The capitol of the northernmost Baltic state, Estonia, Tallin is an "enchanting medieval town that's on the brink of a new life," the party town of the cash-strapped EU Finns of Helsinki, and my home for the weekend. Estonia, Latvia, and Lithuania joined NATO on April 2, and joining their northern neighbors, Estonians were celebrating in fine form this weekend. I, along with my 27 other Study Abroad 'draugai' spent 2 nights in a hostel located smack in the middle of Tallin's old town. The trip, although physically exhausing like all traveling excursions, was a wonderful respite from the monotony of class.
We left Friday morning [yep, skipping class :o)] on a chartered bus and drove first to Siauliai. We stopped at the Hill of Crosses, where we walked through the rows and rows of rememberance. The wind passing through the crosses, made for eerie and thought-provoking surroundings. Love so amazing, so divine, demands my soul, my life, my all.
And then on to Riga, where we ate at a great restaurant called Lido. "If Paul Bunyon built a log cabin in Latvia, it would look like this! Mr. Kirsons of the Lido empire has outdone himself with the biggest buffet of home cookin' this country has ever seen." good enough for me... :o) We stuffed ourselves to the brim courtesy of the SA program, and got back on the bus.
We stopped at a beach along the road and played in quick sand, and watched tacky music videos on the bus ride. George Michaels, Michael Jackson, and the Spice Girls on the same tape???
After a rather annoyingly long border stop, we arrived in Tallin around 11:30pm. We checked into our hostel, Vana Tom. "Vana Tom is everything a hostel should be - clean, friendly, informative, and smack dab in the middle of Old Town...don't be wary of the strip club upstairs." Then we hit the town. My transport group, my beloved TG-Kwah, set out to explore Tallinn by night, and found ourselves following the old castle walls around Old Town. Drunk Finns and Estonians were on every corner, breaking bottles and singing their national songs at the top of their lungs. Quite a change from the quiet reserve of Klaipedites. Our late-night exploration took us through the skinny cobblestoned streets to St. Olaf's, with its 124m spire, Cat's Well (story to follow), the town square, a failed attempt at finding Nevsky Cathedral and Toompea Hill, and finally back to our hostel for a good night's sleep on a 3-tiered bunk.
We set off in the morning in our TG's, this time being led by Janis, a quirky and oh, so fun Latvian LCC student. Janis hauled us up the 124 meters of St. Olaf's spire. Feel the burn! The view from the top was incredible, and way worth the climb. We sat up on the top and tanned our faces in the sunshine and ate pistachios and made up stories about the people whom the shells would hit when they reached the ground and took pictures of the city. We walked around more of old town, and were successful in our attempts to find Nevsky Cathedral and the Hill. I bought a small bronze (doubtful) pin from a lady on the street that is from the 1980 Tallin Olympics, and an ice cream cone.
Saturday evening we all met back at Olde Hansa, a "mecca of medievaldom in the heart of Old Town that doesn't just serve historically authentic fare made from carefully-researched recipes, but provides guests with a whole experience using a combination of candlelight, period costuming, and medieval background music." We ate, and then we ate, and then we ate some more. Pickles, huge olives, whipped herb cheese, pickled berries, chicken pate, gingered carrots, black bread with ham, herbed bread with hazelnuts, garlic lentils, barley roasted with hazelnuts, honeyed sourkraut, ginger/garlic turnips, salmon with nut sause, arabian fillet in figs, honeyed apples under a cinnamon pastry with almond caramel butter. All served in big ceramic bowls that just kept coming. Wow. I ate a lot. It was amazing.
After our 3 hour dinner, my TG went to a coffee house and played cards, talked, drank coffee, and just hung out. It was wonderful. The relationships I've built here have been such a blessing in my life. I'm gonna miss these kids.
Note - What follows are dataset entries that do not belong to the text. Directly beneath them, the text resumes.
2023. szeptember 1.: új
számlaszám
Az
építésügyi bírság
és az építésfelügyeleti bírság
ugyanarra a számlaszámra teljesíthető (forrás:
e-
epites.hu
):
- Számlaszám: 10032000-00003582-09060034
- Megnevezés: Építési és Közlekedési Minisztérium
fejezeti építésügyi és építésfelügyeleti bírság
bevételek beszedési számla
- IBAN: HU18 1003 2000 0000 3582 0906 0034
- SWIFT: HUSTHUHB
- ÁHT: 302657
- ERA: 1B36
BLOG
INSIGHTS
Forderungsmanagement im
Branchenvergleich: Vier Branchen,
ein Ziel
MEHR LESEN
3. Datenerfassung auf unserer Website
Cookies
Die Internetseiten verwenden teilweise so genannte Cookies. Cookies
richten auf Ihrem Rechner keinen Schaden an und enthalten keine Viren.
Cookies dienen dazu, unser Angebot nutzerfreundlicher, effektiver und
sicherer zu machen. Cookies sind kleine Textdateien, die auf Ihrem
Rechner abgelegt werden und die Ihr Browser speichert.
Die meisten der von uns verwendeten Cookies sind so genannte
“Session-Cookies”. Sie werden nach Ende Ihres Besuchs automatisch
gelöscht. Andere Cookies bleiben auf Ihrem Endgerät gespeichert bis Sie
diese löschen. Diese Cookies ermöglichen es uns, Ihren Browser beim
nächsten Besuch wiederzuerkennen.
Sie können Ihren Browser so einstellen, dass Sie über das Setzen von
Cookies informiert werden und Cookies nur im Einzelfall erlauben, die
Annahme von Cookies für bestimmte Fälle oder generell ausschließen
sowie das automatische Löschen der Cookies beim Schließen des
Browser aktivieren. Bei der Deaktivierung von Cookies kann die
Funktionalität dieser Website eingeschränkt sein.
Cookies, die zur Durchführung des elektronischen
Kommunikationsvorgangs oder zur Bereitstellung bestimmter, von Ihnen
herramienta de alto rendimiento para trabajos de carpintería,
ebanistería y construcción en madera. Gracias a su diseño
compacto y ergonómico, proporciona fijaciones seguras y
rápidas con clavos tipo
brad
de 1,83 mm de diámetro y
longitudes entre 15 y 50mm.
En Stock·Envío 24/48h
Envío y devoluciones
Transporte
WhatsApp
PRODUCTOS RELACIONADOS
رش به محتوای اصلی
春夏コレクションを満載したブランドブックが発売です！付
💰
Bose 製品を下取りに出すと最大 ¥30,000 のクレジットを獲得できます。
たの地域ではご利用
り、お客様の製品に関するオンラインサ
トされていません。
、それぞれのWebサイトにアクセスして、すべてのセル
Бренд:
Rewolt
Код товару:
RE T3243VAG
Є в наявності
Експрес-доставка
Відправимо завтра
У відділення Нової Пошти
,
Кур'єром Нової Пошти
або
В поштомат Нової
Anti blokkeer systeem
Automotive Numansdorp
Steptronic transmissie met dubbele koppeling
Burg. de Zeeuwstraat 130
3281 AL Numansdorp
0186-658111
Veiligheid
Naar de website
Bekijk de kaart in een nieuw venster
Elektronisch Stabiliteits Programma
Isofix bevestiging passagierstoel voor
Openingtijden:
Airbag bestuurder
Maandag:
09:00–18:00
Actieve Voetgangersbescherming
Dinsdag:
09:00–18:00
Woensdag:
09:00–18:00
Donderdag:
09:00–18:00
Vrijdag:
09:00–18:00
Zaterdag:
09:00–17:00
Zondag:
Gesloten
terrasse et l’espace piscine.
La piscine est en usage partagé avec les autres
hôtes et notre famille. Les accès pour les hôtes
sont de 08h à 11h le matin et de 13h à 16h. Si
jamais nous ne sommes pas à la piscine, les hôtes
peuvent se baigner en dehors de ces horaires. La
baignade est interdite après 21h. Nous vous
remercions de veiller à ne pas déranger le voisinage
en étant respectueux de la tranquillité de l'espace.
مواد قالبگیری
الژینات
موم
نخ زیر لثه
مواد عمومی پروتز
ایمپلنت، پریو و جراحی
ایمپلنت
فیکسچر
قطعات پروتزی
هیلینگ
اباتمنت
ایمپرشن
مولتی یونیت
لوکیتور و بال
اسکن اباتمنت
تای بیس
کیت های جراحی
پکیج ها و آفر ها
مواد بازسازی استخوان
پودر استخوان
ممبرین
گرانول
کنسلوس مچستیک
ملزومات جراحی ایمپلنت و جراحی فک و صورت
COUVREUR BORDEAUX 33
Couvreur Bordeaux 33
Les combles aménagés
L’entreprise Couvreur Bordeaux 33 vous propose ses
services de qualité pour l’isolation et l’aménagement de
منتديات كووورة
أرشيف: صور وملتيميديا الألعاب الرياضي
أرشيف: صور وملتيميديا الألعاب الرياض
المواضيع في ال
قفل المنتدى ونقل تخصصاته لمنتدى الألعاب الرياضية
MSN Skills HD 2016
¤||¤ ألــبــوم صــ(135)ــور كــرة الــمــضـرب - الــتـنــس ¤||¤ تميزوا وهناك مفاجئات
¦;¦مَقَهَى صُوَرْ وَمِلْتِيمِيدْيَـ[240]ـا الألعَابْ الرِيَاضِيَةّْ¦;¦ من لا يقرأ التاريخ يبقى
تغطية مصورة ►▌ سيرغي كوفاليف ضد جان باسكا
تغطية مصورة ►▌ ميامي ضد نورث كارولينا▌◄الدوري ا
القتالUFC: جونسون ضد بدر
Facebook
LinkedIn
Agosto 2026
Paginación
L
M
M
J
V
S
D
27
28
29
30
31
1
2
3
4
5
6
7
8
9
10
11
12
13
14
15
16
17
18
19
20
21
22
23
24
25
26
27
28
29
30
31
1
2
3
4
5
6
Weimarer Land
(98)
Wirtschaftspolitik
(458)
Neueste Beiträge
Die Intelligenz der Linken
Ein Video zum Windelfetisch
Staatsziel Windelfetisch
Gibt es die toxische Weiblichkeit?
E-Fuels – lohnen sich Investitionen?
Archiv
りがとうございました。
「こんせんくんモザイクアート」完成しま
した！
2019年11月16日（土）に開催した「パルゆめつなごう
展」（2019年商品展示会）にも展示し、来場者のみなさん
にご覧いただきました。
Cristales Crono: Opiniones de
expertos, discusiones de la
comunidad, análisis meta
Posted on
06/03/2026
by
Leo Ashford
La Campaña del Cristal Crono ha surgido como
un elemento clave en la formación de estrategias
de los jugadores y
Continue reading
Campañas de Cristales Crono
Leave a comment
I woke up sunday morning and took my breakfast to the kitchen. There were several international students who are studying in Vilnius staying at the same hostel, and they were on their way to St. Petersburg. They had neglected, however, to find a hostel or learn how to read the cyrillic alphabet. Whoops. So I showed them some stuff on a map and explained Russian consonants - I never have figured out the vowels. How long has it been since you've sat in Estonia, speaking a combination of English and Lithuanian to an Italian woman and Brazilian man, while trying to give directions of Russia? Crazy-small world we live in, huh?
We left Tallin Sunday around 11 and drove to Riga, where we ate and walked around in old town for a while, then got on the bus and headed back to Klaipeda. We got home way late and I was tired, but it was a good weekend. The sun was shining, I don't need to eat for a month, the weather was beautiful all weekend, my freckles have arrived, and I am happy.
See you in 4 weeks - hugs...
*anna the international
.:quotes courtesy of the 'in your pocket' guide books of riga and tallinn.
highly reccommended by this traveller:.